» **Exercise input**:
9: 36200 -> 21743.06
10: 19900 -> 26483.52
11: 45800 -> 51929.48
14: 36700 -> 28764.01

...

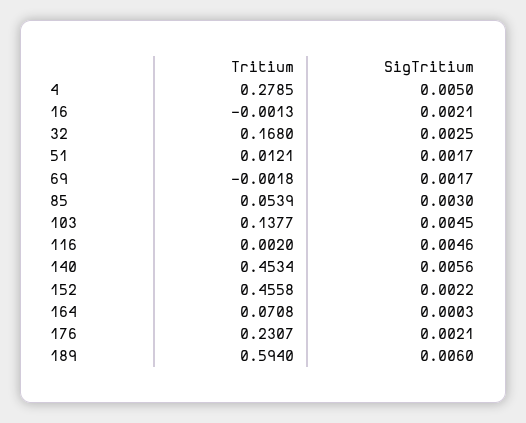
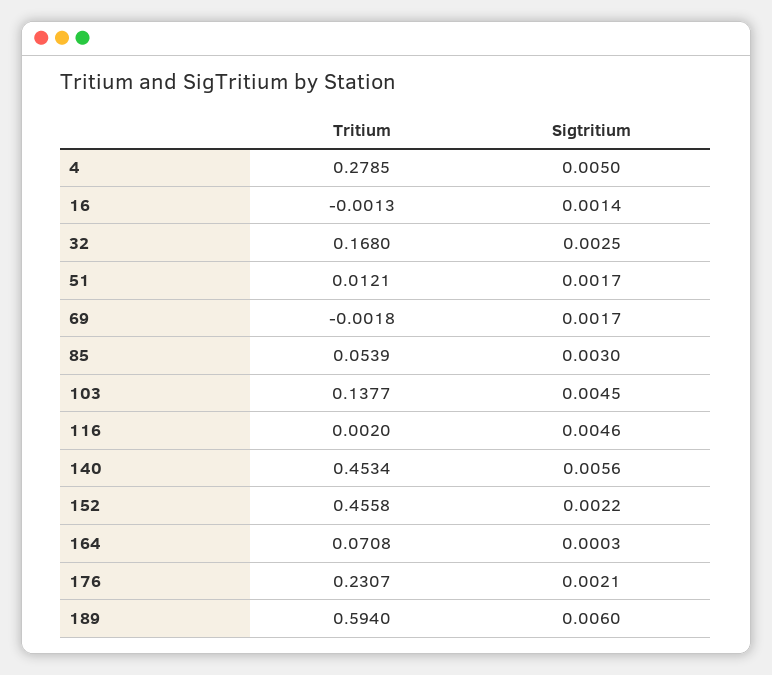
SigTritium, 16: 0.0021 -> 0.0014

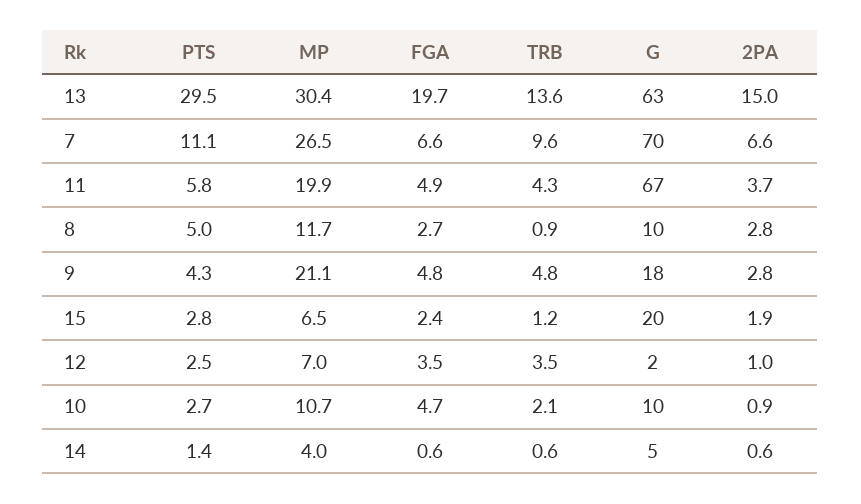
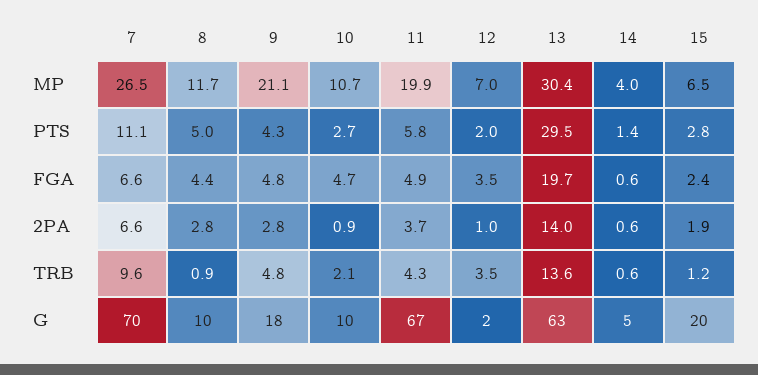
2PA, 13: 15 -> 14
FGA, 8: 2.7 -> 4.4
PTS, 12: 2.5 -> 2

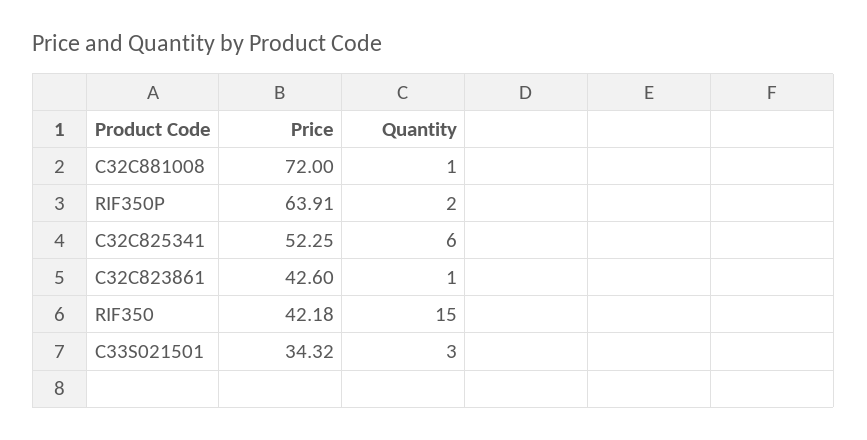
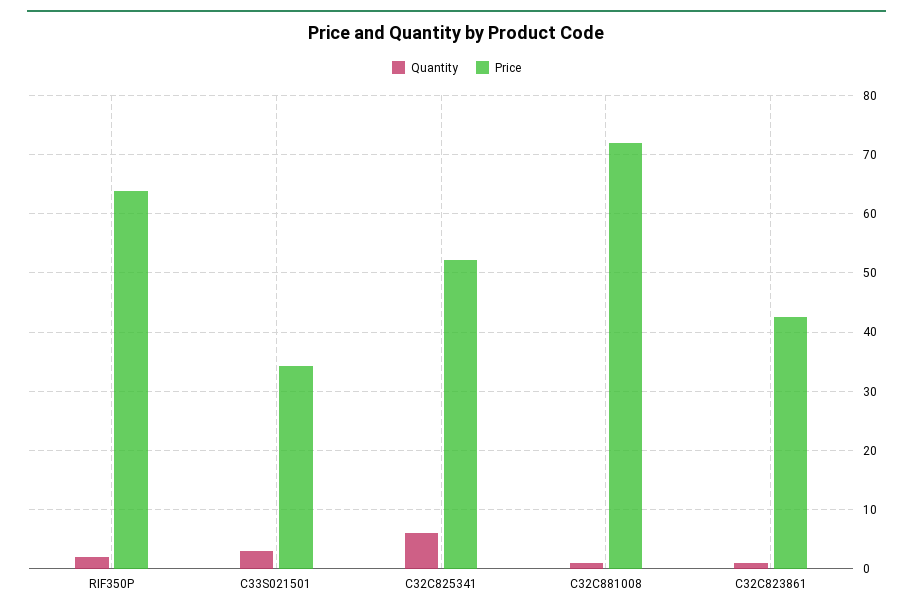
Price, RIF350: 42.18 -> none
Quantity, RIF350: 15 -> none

» **What you will do**: Would you retype the lines above from the one with "9: 36200 -> 21743.06" down to the one with "14: 36700 -> 28764.01", word for word, both ends included and no other lines?

» **Answer section**:
9: 36200 -> 21743.06
10: 19900 -> 26483.52
11: 45800 -> 51929.48
14: 36700 -> 28764.01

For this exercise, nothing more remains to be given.